Müslümanın isra ve mirac olayından çıkaracağı pek çok ibret vardır. Her şeyden önce Allah Resulü (s.a.s.) kendisine gösterilen gerçekleri: "Acaba insanlar akla yatkın bulurlar mı? Kabul ederler mi?" gibi tereddütlere kapılarak insanlara açıklamazlık etmemiştir. Miraca yükseltildiği gecenin sabahında başından geçenleri insanlara anlatmıştır. İnsanlar akla yatkın bulsalar da bulmasalar da gerçek her zaman gerçektir. Eğer bilinmesi gerekiyorsa, bir sır değilse ve açıklanması maslahata aykırı değilse mutlaka açıklanmalıdır.

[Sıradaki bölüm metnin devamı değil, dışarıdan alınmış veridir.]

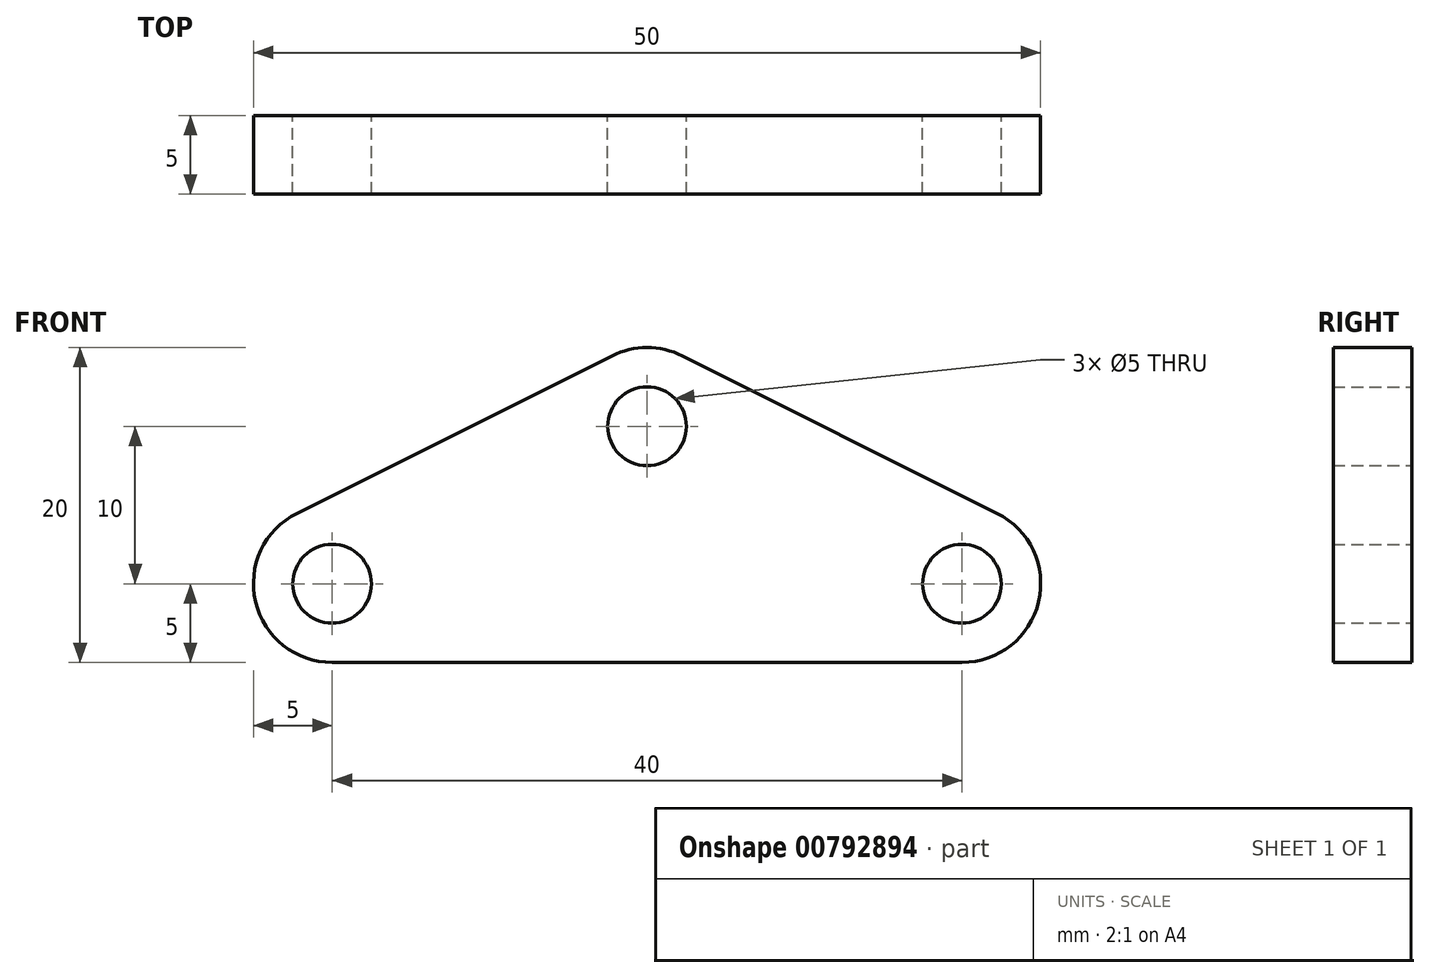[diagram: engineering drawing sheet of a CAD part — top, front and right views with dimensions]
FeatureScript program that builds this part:
annotation { "Feature Type Name" : "Feature", "Feature Type Description" : "" }
export const myFeature = defineFeature(function(context is Context, id is Id, definition is map)
    precondition{}
    {
        {
            var Q0;
            Q0=qCreatedBy(makeId("Front.planeOp"),FACE);
            var sketch = newSketch(context, id + "F0", { "sketchPlane" : qUnion([Q0])});
            skCircle(sketch, "E0", {"center": v(-20, 0) * mm, "radius": 2.5 * mm});
            skCircle(sketch, "E1", {"center": v(20, 0) * mm, "radius": 2.5 * mm});
            skCircle(sketch, "E2", {"center": v(0, 10) * mm, "radius": 2.5 * mm});
            skLineSegment(sketch, "E3", {"start": v(0, 0) * mm, "end": v(0, 10) * mm, "construction": true});
            skArc(sketch, "E4", {"start": v(-22.24, 4.47) * mm, "mid": v(-24.87, -1.15) * mm, "end": v(-20, -5) * mm});
            skArc(sketch, "E5", {"start": v(20, -5) * mm, "mid": v(24.87, -1.15) * mm, "end": v(22.24, 4.47) * mm});
            skArc(sketch, "E6", {"start": v(2.24, 14.47) * mm, "mid": v(0, 15) * mm, "end": v(-2.24, 14.47) * mm});
            skLineSegment(sketch, "E7", {"start": v(-20, -5) * mm, "end": v(20, -5) * mm});
            skLineSegment(sketch, "E8", {"start": v(-22.24, 4.47) * mm, "end": v(-2.24, 14.47) * mm});
            skLineSegment(sketch, "E9", {"start": v(2.24, 14.47) * mm, "end": v(22.24, 4.47) * mm});
            skSolve(sketch);
        }
        {
            var Q0;
            Q0=makeQuery(id+"F0.imprint","IMPRINT",FACE,{"disambiguationData":[TD([[makeQuery(id+"F0.imprint","IMPRINT",EDGE,{"derivedFrom":sQuery(id+"F0.wireOp",EDGE,"E0")}),-1.0]])]});
            extrude(context, id + "F1", {"entities" : qUnion([Q0]), "depth" : 5 * mm, "offsetDistance" : 25 * mm});
        }
    });
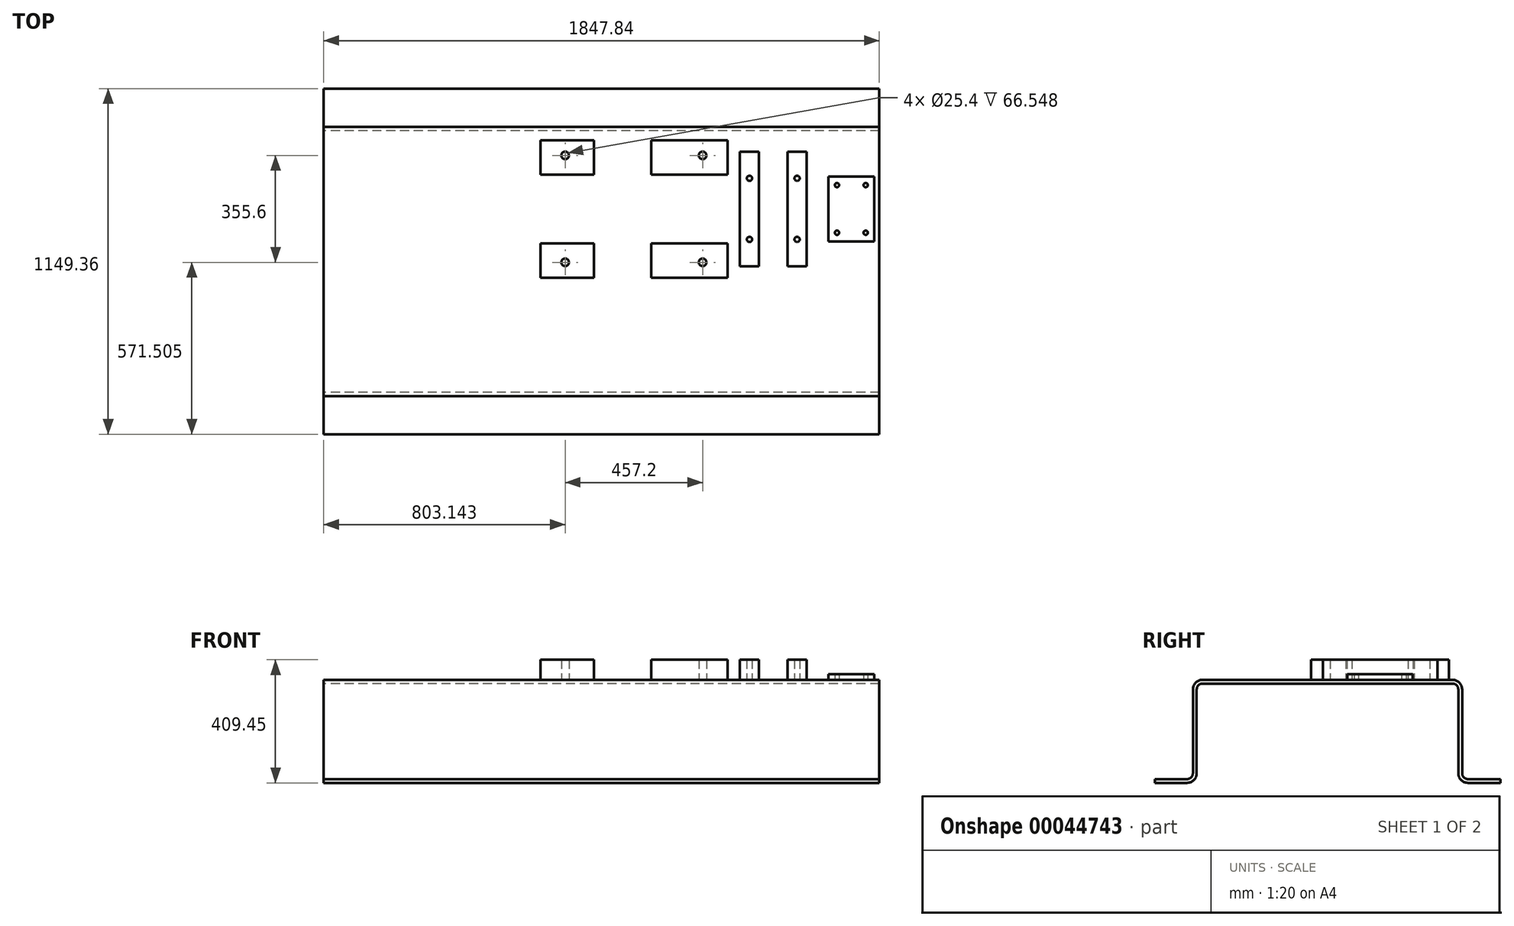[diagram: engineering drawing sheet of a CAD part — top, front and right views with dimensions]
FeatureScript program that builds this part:
annotation { "Feature Type Name" : "Feature", "Feature Type Description" : "" }
export const myFeature = defineFeature(function(context is Context, id is Id, definition is map)
    precondition{}
    {
        {
            var Q0;
            Q0=qCreatedBy(makeId("Right.planeOp"),FACE);
            var sketch = newSketch(context, id + "F0", { "sketchPlane" : qUnion([Q0])});
            skLineSegment(sketch, "E0.rect.bottom", {"start": v(-415.92, 171.45) * mm, "end": v(415.93, 171.45) * mm});
            skLineSegment(sketch, "E0.rect.top", {"start": v(-574.68, -171.45) * mm, "end": v(-466.73, -171.45) * mm});
            skLineSegment(sketch, "E0.rect.left", {"start": v(-447.68, 139.7) * mm, "end": v(-447.68, -139.7) * mm});
            skLineSegment(sketch, "E0.rect.right", {"start": v(447.68, 139.7) * mm, "end": v(447.68, -139.7) * mm});
            skPoint(sketch, "E0.rect.middle", {"position": v(0, 0) * mm});
            skLineSegment(sketch, "E1.0", {"start": v(-415.93, 158.75) * mm, "end": v(415.92, 158.75) * mm});
            skLineSegment(sketch, "E1.1", {"start": v(-434.98, 139.7) * mm, "end": v(-434.98, -139.7) * mm});
            skLineSegment(sketch, "E1.2", {"start": v(-574.68, -158.75) * mm, "end": v(-466.73, -158.75) * mm});
            skLineSegment(sketch, "E1.3", {"start": v(434.97, 139.7) * mm, "end": v(434.97, -139.7) * mm});
            skLineSegment(sketch, "E2.0", {"start": v(-574.68, -158.75) * mm, "end": v(-574.68, -171.45) * mm});
            skPoint(sketch, "E3.orphan", {"position": v(-447.68, -171.45) * mm});
            skLineSegment(sketch, "E4", {"start": v(0, 0) * mm, "end": v(0, 367.06) * mm, "construction": true});
            skLineSegment(sketch, "E5.MirrorCS", {"start": v(574.68, -158.75) * mm, "end": v(574.68, -171.45) * mm});
            skLineSegment(sketch, "E6.MirrorCS", {"start": v(574.68, -158.75) * mm, "end": v(466.73, -158.75) * mm});
            skPoint(sketch, "E7.MirrorP", {"position": v(447.68, -171.45) * mm});
            skLineSegment(sketch, "E8.MirrorCS", {"start": v(574.68, -171.45) * mm, "end": v(466.73, -171.45) * mm});
            skPoint(sketch, "E9.visualSharp", {"position": v(447.68, -158.75) * mm});
            skArc(sketch, "E9.filletArc", {"start": v(447.68, -139.7) * mm, "mid": v(453.25, -153.17) * mm, "end": v(466.73, -158.75) * mm});
            skPoint(sketch, "E10.visualSharp", {"position": v(434.98, 158.75) * mm});
            skArc(sketch, "E10.filletArc", {"start": v(434.97, 139.7) * mm, "mid": v(429.4, 153.17) * mm, "end": v(415.92, 158.75) * mm});
            skPoint(sketch, "E11.visualSharp", {"position": v(-434.98, 158.75) * mm});
            skArc(sketch, "E11.filletArc", {"start": v(-415.93, 158.75) * mm, "mid": v(-429.4, 153.17) * mm, "end": v(-434.98, 139.7) * mm});
            skPoint(sketch, "E12.visualSharp", {"position": v(-447.68, -158.75) * mm});
            skArc(sketch, "E12.filletArc", {"start": v(-466.73, -158.75) * mm, "mid": v(-453.25, -153.17) * mm, "end": v(-447.68, -139.7) * mm});
            skPoint(sketch, "E13.visualSharp", {"position": v(-434.98, -171.45) * mm});
            skArc(sketch, "E13.filletArc", {"start": v(-466.73, -171.45) * mm, "mid": v(-444.27, -162.15) * mm, "end": v(-434.98, -139.7) * mm});
            skPoint(sketch, "E14.visualSharp", {"position": v(-447.68, 171.45) * mm});
            skArc(sketch, "E14.filletArc", {"start": v(-415.92, 171.45) * mm, "mid": v(-438.38, 162.15) * mm, "end": v(-447.67, 139.7) * mm});
            skPoint(sketch, "E15.visualSharp", {"position": v(447.68, 171.45) * mm});
            skArc(sketch, "E15.filletArc", {"start": v(447.68, 139.7) * mm, "mid": v(438.38, 162.15) * mm, "end": v(415.93, 171.45) * mm});
            skPoint(sketch, "E16.visualSharp", {"position": v(434.97, -171.45) * mm});
            skArc(sketch, "E16.filletArc", {"start": v(434.98, -139.7) * mm, "mid": v(444.27, -162.15) * mm, "end": v(466.73, -171.45) * mm});
            skSolve(sketch);
        }
        {
            var Q0;
            Q0 = qSketchRegion(id + "F0", true);
            extrude(context, id + "F1", {"entities" : qUnion([Q0]), "endBound" : BoundingType.SYMMETRIC, "depth" : 1847.85 * mm});
        }
        {
            var Q0;
            Q0=makeQuery(id+"F1.opExtrude","SWEPT_FACE",FACE,{"disambiguationData":[OSD([sQuery(id+"F0.wireOp",EDGE,"E0.rect.bottom")])]});
            var sketch = newSketch(context, id + "F2", { "sketchPlane" : qUnion([Q0])});
            skLineSegment(sketch, "E17.0", {"start": v(-923.93, -415.92) * mm, "end": v(-923.93, 415.93) * mm, "construction": true});
            skLineSegment(sketch, "E18.0", {"start": v(-669.93, -415.92) * mm, "end": v(-669.93, 415.93) * mm, "construction": true});
            skLineSegment(sketch, "E19.0", {"start": v(107.82, -415.92) * mm, "end": v(107.82, 415.93) * mm, "construction": true});
            skLineSegment(sketch, "E20.0", {"start": v(571.37, -415.92) * mm, "end": v(571.37, 415.93) * mm, "construction": true});
            skLineSegment(sketch, "E21.0", {"start": v(830.96, -415.92) * mm, "end": v(830.96, 415.93) * mm, "construction": true});
            skLineSegment(sketch, "E22.0", {"start": v(923.93, -574.68) * mm, "end": v(-923.93, -574.68) * mm, "construction": true});
            skLineSegment(sketch, "E23.0", {"start": v(923.93, -206.38) * mm, "end": v(-923.93, -206.38) * mm, "construction": true});
            skLineSegment(sketch, "E24.0", {"start": v(923.93, 174.63) * mm, "end": v(-923.93, 174.63) * mm, "construction": true});
            skLineSegment(sketch, "E25.0", {"start": v(907.16, 282.58) * mm, "end": v(754.76, 282.58) * mm});
            skLineSegment(sketch, "E26.MirrorCS", {"start": v(907.16, 66.68) * mm, "end": v(754.76, 66.68) * mm});
            skPoint(sketch, "E27.orphan", {"position": v(907.16, 415.93) * mm});
            skPoint(sketch, "E28.orphan", {"position": v(754.76, 415.93) * mm});
            skLineSegment(sketch, "E29.trimOffspring", {"start": v(754.76, 66.68) * mm, "end": v(754.76, 282.57) * mm});
            skLineSegment(sketch, "E30.trimOffspring", {"start": v(907.16, 66.68) * mm, "end": v(907.16, 282.57) * mm});
            skPoint(sketch, "E31.orphan", {"position": v(923.93, 66.68) * mm});
            skPoint(sketch, "E32.orphan", {"position": v(923.93, 282.58) * mm});
            skLineSegment(sketch, "E33.0", {"start": v(783.2, -415.92) * mm, "end": v(783.2, 415.93) * mm, "construction": true});
            skLineSegment(sketch, "E34.0", {"start": v(923.93, 253.87) * mm, "end": v(-923.93, 253.87) * mm, "construction": true});
            skCircle(sketch, "E35", {"center": v(783.2, 253.87) * mm, "radius": 7.14 * mm});
            skCircle(sketch, "E36.MirrorC", {"center": v(878.71, 253.87) * mm, "radius": 7.14 * mm});
            skCircle(sketch, "E37.MirrorC", {"center": v(783.2, 95.38) * mm, "radius": 7.14 * mm});
            skCircle(sketch, "E38.MirrorC", {"center": v(878.71, 95.38) * mm, "radius": 7.14 * mm});
            skSolve(sketch);
        }
        {
            var Q0;
            Q0 = qSketchRegion(id + "F2", true);
            extrude(context, id + "F3", {"entities" : qUnion([Q0]), "operationType" : NewBodyOperationType.ADD, "depth" : 19.05 * mm});
        }
        {
            var Q0;
            Q0=makeQuery(id+"F2.imprint","IMPRINT",FACE,{"disambiguationData":[TD([[makeQuery(id+"F2.imprint","IMPRINT",EDGE,{"derivedFrom":sQuery(id+"F2.wireOp",EDGE,"E25.0")}),-1.0]])]});
            var sketch = newSketch(context, id + "F4", { "sketchPlane" : qUnion([Q0])});
            skLineSegment(sketch, "E39.0", {"start": v(523.62, -15.88) * mm, "end": v(523.62, 365.13) * mm});
            skLineSegment(sketch, "E40.0", {"start": v(460.12, -15.88) * mm, "end": v(460.12, 365.13) * mm});
            skLineSegment(sketch, "E41.0", {"start": v(523.62, -15.88) * mm, "end": v(460.12, -15.88) * mm});
            skLineSegment(sketch, "E42.0", {"start": v(523.62, 365.13) * mm, "end": v(460.12, 365.13) * mm});
            skLineSegment(sketch, "E43.0", {"start": v(492.13, -415.92) * mm, "end": v(492.13, 415.93) * mm, "construction": true});
            skLineSegment(sketch, "E44.0", {"start": v(923.93, 73.03) * mm, "end": v(-923.93, 73.03) * mm, "construction": true});
            skCircle(sketch, "E45", {"center": v(492.13, 73.03) * mm, "radius": 8.73 * mm});
            skCircle(sketch, "E46.MirrorC", {"center": v(492.13, 276.23) * mm, "radius": 8.73 * mm});
            skCircle(sketch, "E47.MirrorC", {"center": v(650.62, 73.03) * mm, "radius": 8.73 * mm});
            skCircle(sketch, "E48.MirrorC", {"center": v(650.62, 276.23) * mm, "radius": 8.73 * mm});
            skLineSegment(sketch, "E49.MirrorCS", {"start": v(619.12, -15.88) * mm, "end": v(682.62, -15.88) * mm});
            skLineSegment(sketch, "E50.MirrorCS", {"start": v(619.12, -15.88) * mm, "end": v(619.12, 365.13) * mm});
            skLineSegment(sketch, "E51.MirrorCS", {"start": v(682.62, -15.88) * mm, "end": v(682.62, 365.13) * mm});
            skLineSegment(sketch, "E52.MirrorCS", {"start": v(619.12, 365.13) * mm, "end": v(682.62, 365.13) * mm});
            skSolve(sketch);
        }
        {
            var Q0;
            Q0 = qSketchRegion(id + "F4", true);
            extrude(context, id + "F5", {"entities" : qUnion([Q0]), "operationType" : NewBodyOperationType.ADD, "depth" : 66.55 * mm});
        }
        {
            var Q0;
            Q0=makeQuery(id+"F2.imprint","IMPRINT",FACE,{"disambiguationData":[TD([[makeQuery(id+"F2.imprint","IMPRINT",EDGE,{"derivedFrom":sQuery(id+"F2.wireOp",EDGE,"E25.0")}),-1.0]])]});
            var sketch = newSketch(context, id + "F6", { "sketchPlane" : qUnion([Q0])});
            skLineSegment(sketch, "E53.0", {"start": v(-25.53, -53.97) * mm, "end": v(-25.53, 60.33) * mm});
            skLineSegment(sketch, "E54.0", {"start": v(-203.33, -53.97) * mm, "end": v(-203.33, 60.33) * mm});
            skLineSegment(sketch, "E55.0", {"start": v(164.97, -53.97) * mm, "end": v(164.97, 60.33) * mm});
            skLineSegment(sketch, "E56.0", {"start": v(418.97, -53.97) * mm, "end": v(418.97, 60.33) * mm});
            skLineSegment(sketch, "E57.0", {"start": v(418.97, 60.33) * mm, "end": v(164.97, 60.33) * mm});
            skLineSegment(sketch, "E58.0", {"start": v(418.97, -53.97) * mm, "end": v(164.97, -53.97) * mm});
            skLineSegment(sketch, "E59.trimOffspring", {"start": v(-25.53, 60.33) * mm, "end": v(-203.33, 60.33) * mm});
            skLineSegment(sketch, "E60.trimOffspring", {"start": v(-25.53, -53.97) * mm, "end": v(-203.33, -53.97) * mm});
            skLineSegment(sketch, "E61.0", {"start": v(-120.78, -415.92) * mm, "end": v(-120.78, 415.93) * mm, "construction": true});
            skLineSegment(sketch, "E62.0", {"start": v(336.42, -415.92) * mm, "end": v(336.42, 415.93) * mm, "construction": true});
            skLineSegment(sketch, "E63.0", {"start": v(923.93, -3.17) * mm, "end": v(-923.93, -3.17) * mm, "construction": true});
            skCircle(sketch, "E64", {"center": v(-120.78, -3.17) * mm, "radius": 12.7 * mm});
            skCircle(sketch, "E65", {"center": v(336.42, -3.17) * mm, "radius": 12.7 * mm});
            skLineSegment(sketch, "E66.MirrorCS", {"start": v(-25.53, 403.23) * mm, "end": v(-203.33, 403.23) * mm});
            skLineSegment(sketch, "E67.MirrorCS", {"start": v(-25.53, 403.23) * mm, "end": v(-25.53, 288.93) * mm});
            skCircle(sketch, "E68.MirrorC", {"center": v(336.42, 352.43) * mm, "radius": 12.7 * mm});
            skLineSegment(sketch, "E69.MirrorCS", {"start": v(-203.33, 403.23) * mm, "end": v(-203.33, 288.93) * mm});
            skCircle(sketch, "E70.MirrorC", {"center": v(-120.78, 352.43) * mm, "radius": 12.7 * mm});
            skLineSegment(sketch, "E71.MirrorCS", {"start": v(164.97, 403.23) * mm, "end": v(164.97, 288.93) * mm});
            skLineSegment(sketch, "E72.MirrorCS", {"start": v(-25.53, 288.93) * mm, "end": v(-203.33, 288.93) * mm});
            skLineSegment(sketch, "E73.MirrorCS", {"start": v(418.97, 403.23) * mm, "end": v(418.97, 288.93) * mm});
            skLineSegment(sketch, "E74.MirrorCS", {"start": v(418.97, 288.93) * mm, "end": v(164.97, 288.93) * mm});
            skLineSegment(sketch, "E75.MirrorCS", {"start": v(418.97, 403.23) * mm, "end": v(164.97, 403.23) * mm});
            skSolve(sketch);
        }
        {
            var Q0;
            Q0 = qSketchRegion(id + "F6", true);
            extrude(context, id + "F7", {"entities" : qUnion([Q0]), "operationType" : NewBodyOperationType.ADD, "depth" : 66.55 * mm});
        }
    });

Mirac kelime olarak "yükselme, yücelme" anlamına gelir. Mü'minin de imanıyla yücelmesi, yüksek mertebelere ulaşması onun için bir miracdır. İslâm'ın insana kazandırdığı ahlâki ve imâni değerlerle donanmak, İslâm'ın güzelliklerini kendinde toplayabilmek mü'min için bir miracdır.
Miracla ilgili hadisi şerifte Cebrail (a.s.)'ın Resulullah (s.a.s.)'a gelerek yolculuk öncesinde onun göğsünü yarıp kalbini çıkardığı ve onu iman ve hikmetle yıkadığı bildirilmektedir. Demek ki miraca önce kalple hazırlanmak gerekiyor. Yüce makamlara ulaşmak isteyen bir mü'minin de kalbini iman ve hikmet sırlarına aykırı kirlerden arındırması, temizlemesi gerekir. Özellikle değişik sapık ideolojilerin her tarafı kuşattığı günümüzde kalbimizi bu sapık ideolojilerin ve fikri saplantıların kirlerinden temizlemeden gerçek anlamda bir yükseliş gerçekleştirmemiz mümkün değildir.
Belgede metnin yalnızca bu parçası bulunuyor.